About this exercise: Return the whole listing exactly as written.

Supplied data:
BEGIN

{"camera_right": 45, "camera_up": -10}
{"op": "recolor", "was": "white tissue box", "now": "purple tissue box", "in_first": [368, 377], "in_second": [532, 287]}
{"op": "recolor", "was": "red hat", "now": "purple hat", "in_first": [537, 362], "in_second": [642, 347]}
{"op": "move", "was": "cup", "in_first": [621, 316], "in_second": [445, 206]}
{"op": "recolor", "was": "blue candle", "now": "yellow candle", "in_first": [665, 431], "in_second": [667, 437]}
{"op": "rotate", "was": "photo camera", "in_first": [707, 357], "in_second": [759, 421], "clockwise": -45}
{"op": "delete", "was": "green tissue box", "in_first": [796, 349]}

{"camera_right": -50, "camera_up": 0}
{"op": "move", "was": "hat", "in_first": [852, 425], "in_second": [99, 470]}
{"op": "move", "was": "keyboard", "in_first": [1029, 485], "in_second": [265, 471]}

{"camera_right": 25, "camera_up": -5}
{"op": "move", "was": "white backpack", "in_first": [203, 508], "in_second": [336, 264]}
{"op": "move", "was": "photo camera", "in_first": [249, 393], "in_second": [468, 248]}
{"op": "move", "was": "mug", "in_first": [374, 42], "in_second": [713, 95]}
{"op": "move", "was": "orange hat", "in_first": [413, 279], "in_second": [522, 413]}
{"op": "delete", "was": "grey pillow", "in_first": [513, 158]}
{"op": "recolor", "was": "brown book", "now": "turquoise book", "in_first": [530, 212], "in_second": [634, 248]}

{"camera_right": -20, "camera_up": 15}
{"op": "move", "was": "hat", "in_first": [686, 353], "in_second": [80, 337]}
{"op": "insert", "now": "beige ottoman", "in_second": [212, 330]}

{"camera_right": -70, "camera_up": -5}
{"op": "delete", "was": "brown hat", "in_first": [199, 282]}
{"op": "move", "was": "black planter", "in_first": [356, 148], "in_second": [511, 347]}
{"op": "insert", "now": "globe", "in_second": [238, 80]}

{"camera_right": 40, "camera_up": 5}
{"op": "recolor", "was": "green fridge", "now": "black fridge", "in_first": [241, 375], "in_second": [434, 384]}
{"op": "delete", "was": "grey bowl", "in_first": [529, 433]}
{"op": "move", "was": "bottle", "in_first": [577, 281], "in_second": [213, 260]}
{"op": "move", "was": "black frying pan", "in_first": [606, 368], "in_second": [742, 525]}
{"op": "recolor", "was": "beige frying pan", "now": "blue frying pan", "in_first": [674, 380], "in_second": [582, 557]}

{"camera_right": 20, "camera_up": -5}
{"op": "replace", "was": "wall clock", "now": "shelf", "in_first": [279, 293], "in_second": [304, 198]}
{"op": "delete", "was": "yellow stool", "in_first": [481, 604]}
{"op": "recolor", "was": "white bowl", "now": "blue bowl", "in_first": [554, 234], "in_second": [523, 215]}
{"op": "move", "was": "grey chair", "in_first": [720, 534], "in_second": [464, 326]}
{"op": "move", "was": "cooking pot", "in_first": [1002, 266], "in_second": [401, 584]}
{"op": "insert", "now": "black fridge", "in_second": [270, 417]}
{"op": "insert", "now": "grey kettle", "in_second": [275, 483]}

END

Written answer:
{"camera_right": 45, "camera_up": -10}
{"op": "recolor", "was": "white tissue box", "now": "purple tissue box", "in_first": [368, 377], "in_second": [532, 287]}
{"op": "recolor", "was": "red hat", "now": "purple hat", "in_first": [537, 362], "in_second": [642, 347]}
{"op": "move", "was": "cup", "in_first": [621, 316], "in_second": [445, 206]}
{"op": "recolor", "was": "blue candle", "now": "yellow candle", "in_first": [665, 431], "in_second": [667, 437]}
{"op": "rotate", "was": "photo camera", "in_first": [707, 357], "in_second": [759, 421], "clockwise": -45}
{"op": "delete", "was": "green tissue box", "in_first": [796, 349]}

{"camera_right": -50, "camera_up": 0}
{"op": "move", "was": "hat", "in_first": [852, 425], "in_second": [99, 470]}
{"op": "move", "was": "keyboard", "in_first": [1029, 485], "in_second": [265, 471]}

{"camera_right": 25, "camera_up": -5}
{"op": "move", "was": "white backpack", "in_first": [203, 508], "in_second": [336, 264]}
{"op": "move", "was": "photo camera", "in_first": [249, 393], "in_second": [468, 248]}
{"op": "move", "was": "mug", "in_first": [374, 42], "in_second": [713, 95]}
{"op": "move", "was": "orange hat", "in_first": [413, 279], "in_second": [522, 413]}
{"op": "delete", "was": "grey pillow", "in_first": [513, 158]}
{"op": "recolor", "was": "brown book", "now": "turquoise book", "in_first": [530, 212], "in_second": [634, 248]}

{"camera_right": -20, "camera_up": 15}
{"op": "move", "was": "hat", "in_first": [686, 353], "in_second": [80, 337]}
{"op": "insert", "now": "beige ottoman", "in_second": [212, 330]}

{"camera_right": -70, "camera_up": -5}
{"op": "delete", "was": "brown hat", "in_first": [199, 282]}
{"op": "move", "was": "black planter", "in_first": [356, 148], "in_second": [511, 347]}
{"op": "insert", "now": "globe", "in_second": [238, 80]}

{"camera_right": 40, "camera_up": 5}
{"op": "recolor", "was": "green fridge", "now": "black fridge", "in_first": [241, 375], "in_second": [434, 384]}
{"op": "delete", "was": "grey bowl", "in_first": [529, 433]}
{"op": "move", "was": "bottle", "in_first": [577, 281], "in_second": [213, 260]}
{"op": "move", "was": "black frying pan", "in_first": [606, 368], "in_second": [742, 525]}
{"op": "recolor", "was": "beige frying pan", "now": "blue frying pan", "in_first": [674, 380], "in_second": [582, 557]}

{"camera_right": 20, "camera_up": -5}
{"op": "replace", "was": "wall clock", "now": "shelf", "in_first": [279, 293], "in_second": [304, 198]}
{"op": "delete", "was": "yellow stool", "in_first": [481, 604]}
{"op": "recolor", "was": "white bowl", "now": "blue bowl", "in_first": [554, 234], "in_second": [523, 215]}
{"op": "move", "was": "grey chair", "in_first": [720, 534], "in_second": [464, 326]}
{"op": "move", "was": "cooking pot", "in_first": [1002, 266], "in_second": [401, 584]}
{"op": "insert", "now": "black fridge", "in_second": [270, 417]}
{"op": "insert", "now": "grey kettle", "in_second": [275, 483]}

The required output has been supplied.